▸ INSTRUCTION:
All lines in the entries below that hold "soziale" make up the answer.

■ ■ ■ ■ ■

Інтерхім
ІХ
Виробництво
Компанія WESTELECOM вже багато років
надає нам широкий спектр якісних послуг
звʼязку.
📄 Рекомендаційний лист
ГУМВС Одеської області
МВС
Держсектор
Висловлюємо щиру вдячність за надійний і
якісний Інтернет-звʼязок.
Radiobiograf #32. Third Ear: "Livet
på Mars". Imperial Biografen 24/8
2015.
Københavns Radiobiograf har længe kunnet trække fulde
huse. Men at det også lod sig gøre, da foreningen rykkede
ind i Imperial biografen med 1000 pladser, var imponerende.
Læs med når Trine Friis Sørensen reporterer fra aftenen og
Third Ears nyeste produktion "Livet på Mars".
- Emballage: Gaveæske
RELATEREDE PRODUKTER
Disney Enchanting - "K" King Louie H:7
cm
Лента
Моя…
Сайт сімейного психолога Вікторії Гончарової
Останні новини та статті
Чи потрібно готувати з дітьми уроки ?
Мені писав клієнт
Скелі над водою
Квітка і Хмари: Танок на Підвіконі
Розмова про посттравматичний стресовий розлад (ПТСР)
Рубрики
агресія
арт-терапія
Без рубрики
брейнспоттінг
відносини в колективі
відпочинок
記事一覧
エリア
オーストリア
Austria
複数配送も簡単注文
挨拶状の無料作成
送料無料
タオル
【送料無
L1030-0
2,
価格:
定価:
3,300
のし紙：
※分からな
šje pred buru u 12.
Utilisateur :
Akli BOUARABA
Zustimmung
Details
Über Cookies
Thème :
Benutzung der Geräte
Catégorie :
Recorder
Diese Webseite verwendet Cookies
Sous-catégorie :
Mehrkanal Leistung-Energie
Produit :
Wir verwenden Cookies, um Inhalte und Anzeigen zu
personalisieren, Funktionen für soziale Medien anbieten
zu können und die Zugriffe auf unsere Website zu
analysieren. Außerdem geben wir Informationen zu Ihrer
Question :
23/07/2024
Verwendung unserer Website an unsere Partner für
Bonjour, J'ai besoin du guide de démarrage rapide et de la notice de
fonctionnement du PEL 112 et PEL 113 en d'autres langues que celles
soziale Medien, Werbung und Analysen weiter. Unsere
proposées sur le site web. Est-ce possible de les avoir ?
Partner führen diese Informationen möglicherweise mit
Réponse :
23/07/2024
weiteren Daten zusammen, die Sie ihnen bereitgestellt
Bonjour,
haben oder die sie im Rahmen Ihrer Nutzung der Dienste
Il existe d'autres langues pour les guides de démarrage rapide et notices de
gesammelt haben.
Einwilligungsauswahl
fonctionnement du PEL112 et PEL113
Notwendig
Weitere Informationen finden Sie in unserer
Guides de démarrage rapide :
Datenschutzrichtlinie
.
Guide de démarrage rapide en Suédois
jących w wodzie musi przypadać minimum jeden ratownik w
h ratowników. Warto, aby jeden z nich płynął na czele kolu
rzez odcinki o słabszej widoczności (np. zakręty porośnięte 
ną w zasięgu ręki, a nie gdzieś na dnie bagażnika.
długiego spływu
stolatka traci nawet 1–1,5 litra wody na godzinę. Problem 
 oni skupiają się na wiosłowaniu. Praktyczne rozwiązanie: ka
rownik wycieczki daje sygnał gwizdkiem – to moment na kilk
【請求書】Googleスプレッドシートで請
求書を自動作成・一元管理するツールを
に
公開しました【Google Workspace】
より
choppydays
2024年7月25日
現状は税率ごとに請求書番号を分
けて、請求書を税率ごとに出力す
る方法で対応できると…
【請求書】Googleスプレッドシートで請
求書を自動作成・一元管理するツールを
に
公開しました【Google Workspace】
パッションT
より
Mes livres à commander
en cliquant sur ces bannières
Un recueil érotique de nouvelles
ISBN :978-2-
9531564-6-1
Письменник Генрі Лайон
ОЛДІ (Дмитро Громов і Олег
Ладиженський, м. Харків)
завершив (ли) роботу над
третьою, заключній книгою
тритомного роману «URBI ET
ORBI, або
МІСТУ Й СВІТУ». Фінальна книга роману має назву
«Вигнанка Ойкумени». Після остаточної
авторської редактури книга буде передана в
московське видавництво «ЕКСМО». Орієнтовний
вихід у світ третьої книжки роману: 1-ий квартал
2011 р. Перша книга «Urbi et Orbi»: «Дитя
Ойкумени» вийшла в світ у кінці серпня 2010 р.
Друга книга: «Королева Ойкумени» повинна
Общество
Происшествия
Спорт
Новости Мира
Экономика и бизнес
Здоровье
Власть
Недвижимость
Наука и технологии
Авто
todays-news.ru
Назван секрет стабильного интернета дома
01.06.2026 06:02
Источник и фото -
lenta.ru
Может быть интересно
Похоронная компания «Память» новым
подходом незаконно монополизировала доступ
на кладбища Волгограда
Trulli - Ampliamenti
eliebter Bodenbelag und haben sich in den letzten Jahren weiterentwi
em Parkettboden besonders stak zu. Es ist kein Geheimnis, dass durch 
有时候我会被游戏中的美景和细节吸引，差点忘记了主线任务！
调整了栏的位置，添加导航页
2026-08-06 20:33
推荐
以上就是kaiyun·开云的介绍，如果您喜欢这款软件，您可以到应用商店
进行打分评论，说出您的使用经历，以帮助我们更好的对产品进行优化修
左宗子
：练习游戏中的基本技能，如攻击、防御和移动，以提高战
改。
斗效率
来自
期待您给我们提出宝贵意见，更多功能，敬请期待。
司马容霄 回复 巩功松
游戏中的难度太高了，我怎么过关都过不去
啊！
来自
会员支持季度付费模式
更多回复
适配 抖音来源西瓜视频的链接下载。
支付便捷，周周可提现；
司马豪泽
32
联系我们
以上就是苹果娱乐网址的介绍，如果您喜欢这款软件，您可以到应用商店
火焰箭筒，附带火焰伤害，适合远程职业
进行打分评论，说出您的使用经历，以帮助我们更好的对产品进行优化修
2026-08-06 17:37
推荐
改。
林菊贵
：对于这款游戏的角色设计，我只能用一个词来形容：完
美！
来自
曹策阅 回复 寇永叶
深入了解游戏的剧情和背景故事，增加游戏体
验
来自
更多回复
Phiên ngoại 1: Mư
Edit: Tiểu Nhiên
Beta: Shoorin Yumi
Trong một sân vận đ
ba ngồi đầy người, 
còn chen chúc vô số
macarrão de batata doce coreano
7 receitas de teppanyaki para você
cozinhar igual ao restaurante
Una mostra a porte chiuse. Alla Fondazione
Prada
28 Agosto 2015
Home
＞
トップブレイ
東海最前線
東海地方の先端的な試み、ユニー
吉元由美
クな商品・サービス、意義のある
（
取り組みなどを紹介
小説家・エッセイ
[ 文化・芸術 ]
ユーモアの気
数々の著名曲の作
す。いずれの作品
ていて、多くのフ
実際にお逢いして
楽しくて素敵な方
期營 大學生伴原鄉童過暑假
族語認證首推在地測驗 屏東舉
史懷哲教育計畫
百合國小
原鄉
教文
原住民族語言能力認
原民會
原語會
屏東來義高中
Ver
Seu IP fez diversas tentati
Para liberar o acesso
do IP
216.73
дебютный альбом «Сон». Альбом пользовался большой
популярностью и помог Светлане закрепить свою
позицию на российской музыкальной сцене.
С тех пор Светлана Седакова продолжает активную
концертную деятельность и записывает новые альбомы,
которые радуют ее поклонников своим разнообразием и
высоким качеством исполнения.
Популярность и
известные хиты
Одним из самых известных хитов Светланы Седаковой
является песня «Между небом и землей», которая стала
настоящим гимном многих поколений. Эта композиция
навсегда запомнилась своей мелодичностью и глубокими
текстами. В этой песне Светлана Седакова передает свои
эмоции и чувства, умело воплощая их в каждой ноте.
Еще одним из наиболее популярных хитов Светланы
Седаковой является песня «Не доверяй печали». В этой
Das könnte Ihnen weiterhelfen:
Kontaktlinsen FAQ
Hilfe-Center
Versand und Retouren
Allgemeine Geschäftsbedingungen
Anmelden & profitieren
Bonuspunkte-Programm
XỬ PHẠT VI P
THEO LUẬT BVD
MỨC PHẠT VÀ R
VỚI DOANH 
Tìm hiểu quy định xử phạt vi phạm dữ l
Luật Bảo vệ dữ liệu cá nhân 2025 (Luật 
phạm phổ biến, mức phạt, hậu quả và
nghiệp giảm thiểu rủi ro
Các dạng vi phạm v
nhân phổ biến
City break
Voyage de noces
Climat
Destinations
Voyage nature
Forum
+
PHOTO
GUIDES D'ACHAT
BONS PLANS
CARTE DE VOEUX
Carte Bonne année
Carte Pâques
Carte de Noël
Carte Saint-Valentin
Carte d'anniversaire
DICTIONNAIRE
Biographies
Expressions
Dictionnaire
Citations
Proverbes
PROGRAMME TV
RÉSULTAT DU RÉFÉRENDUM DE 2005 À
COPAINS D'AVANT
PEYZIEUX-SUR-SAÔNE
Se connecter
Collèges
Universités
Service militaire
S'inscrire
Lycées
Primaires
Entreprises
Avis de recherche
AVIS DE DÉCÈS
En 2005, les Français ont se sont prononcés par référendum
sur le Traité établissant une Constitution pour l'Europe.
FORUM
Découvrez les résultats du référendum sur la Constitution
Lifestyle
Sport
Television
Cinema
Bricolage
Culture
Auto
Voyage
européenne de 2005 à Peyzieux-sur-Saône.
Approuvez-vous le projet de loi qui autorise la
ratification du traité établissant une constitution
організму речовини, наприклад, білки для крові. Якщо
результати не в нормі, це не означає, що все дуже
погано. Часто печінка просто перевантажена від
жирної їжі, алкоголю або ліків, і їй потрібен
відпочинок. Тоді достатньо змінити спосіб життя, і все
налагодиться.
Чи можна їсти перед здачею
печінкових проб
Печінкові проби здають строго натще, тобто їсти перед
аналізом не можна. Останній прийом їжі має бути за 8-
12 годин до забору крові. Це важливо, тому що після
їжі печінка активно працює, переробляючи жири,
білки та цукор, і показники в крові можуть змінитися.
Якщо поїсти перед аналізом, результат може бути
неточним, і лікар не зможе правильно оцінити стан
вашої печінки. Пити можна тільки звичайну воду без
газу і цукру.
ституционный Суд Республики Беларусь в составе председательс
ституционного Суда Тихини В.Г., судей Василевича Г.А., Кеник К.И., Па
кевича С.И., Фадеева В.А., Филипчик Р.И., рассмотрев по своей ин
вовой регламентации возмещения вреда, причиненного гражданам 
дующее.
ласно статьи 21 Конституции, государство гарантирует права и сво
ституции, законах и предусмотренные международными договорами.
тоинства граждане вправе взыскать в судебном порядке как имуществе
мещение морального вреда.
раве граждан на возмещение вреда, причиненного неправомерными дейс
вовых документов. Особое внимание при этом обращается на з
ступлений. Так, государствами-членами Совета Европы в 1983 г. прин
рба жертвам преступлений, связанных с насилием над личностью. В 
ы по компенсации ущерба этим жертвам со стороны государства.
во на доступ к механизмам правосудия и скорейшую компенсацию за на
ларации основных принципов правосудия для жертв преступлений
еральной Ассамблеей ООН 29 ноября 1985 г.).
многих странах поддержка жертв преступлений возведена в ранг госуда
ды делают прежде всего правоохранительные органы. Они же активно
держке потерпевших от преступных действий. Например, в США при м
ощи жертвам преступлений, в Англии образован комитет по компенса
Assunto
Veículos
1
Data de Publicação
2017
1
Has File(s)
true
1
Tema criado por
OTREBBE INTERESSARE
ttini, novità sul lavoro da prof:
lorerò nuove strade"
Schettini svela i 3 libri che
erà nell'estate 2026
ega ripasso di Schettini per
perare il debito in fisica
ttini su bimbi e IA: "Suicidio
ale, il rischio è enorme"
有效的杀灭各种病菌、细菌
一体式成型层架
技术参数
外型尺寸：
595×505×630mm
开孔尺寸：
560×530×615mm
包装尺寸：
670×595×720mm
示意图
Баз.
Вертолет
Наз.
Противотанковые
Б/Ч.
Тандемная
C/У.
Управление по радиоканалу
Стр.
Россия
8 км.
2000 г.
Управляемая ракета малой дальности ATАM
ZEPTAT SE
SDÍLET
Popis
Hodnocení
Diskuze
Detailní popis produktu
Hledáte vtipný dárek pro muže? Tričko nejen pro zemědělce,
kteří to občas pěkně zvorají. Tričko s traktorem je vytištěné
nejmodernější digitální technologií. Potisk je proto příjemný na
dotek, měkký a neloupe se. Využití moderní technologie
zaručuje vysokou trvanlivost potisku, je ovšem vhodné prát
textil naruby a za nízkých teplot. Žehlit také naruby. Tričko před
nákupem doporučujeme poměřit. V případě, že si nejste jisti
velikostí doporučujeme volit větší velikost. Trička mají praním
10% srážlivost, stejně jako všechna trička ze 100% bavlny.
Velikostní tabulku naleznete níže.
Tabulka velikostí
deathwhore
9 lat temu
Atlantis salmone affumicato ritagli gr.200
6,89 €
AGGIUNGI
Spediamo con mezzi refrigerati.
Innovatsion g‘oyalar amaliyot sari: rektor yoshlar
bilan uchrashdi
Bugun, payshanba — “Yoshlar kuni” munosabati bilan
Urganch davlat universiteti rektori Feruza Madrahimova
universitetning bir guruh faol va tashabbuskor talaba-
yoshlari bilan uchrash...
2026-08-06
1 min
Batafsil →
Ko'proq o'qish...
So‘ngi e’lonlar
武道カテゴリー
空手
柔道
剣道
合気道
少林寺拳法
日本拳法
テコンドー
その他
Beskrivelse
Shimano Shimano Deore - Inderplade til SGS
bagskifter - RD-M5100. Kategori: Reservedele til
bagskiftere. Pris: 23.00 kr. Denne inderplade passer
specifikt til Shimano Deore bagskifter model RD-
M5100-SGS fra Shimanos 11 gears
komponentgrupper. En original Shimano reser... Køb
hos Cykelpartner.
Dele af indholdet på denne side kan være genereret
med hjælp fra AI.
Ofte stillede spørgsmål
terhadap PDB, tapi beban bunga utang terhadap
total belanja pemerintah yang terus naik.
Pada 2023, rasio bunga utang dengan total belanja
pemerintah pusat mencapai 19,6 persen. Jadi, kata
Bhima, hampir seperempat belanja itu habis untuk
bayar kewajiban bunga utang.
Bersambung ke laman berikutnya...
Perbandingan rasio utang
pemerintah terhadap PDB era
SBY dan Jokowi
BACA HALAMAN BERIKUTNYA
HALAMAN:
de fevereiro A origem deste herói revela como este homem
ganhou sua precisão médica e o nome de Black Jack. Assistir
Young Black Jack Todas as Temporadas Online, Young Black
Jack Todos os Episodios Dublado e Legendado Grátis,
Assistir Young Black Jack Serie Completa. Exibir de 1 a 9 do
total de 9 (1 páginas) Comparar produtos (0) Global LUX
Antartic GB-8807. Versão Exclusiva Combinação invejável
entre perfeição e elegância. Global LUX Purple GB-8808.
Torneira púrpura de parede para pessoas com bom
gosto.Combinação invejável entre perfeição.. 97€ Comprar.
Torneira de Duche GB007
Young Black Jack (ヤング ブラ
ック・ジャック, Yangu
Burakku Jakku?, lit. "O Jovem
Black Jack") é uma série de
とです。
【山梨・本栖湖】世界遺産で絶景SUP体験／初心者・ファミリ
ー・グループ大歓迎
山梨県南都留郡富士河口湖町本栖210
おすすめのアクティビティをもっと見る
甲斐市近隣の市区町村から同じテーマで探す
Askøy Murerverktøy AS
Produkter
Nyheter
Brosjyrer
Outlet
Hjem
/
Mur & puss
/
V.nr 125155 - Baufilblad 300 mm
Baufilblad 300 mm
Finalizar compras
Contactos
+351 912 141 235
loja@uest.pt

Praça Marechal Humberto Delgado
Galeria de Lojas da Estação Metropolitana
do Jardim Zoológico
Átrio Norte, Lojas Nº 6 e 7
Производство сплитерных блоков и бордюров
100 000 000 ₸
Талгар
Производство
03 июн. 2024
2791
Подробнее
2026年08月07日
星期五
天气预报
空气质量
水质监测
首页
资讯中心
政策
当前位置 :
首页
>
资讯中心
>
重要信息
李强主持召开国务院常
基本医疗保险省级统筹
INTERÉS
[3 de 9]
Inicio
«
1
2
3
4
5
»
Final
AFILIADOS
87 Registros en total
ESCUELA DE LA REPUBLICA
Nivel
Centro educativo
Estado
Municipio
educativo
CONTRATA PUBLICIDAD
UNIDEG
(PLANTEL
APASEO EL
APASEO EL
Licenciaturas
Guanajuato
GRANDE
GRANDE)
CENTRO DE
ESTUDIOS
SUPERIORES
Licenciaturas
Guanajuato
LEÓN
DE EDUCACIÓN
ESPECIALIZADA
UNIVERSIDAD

■ ■ ■ ■ ■

▸ REPLY TO THE TASK:
personalisieren, Funktionen für soziale Medien anbieten
soziale Medien, Werbung und Analysen weiter. Unsere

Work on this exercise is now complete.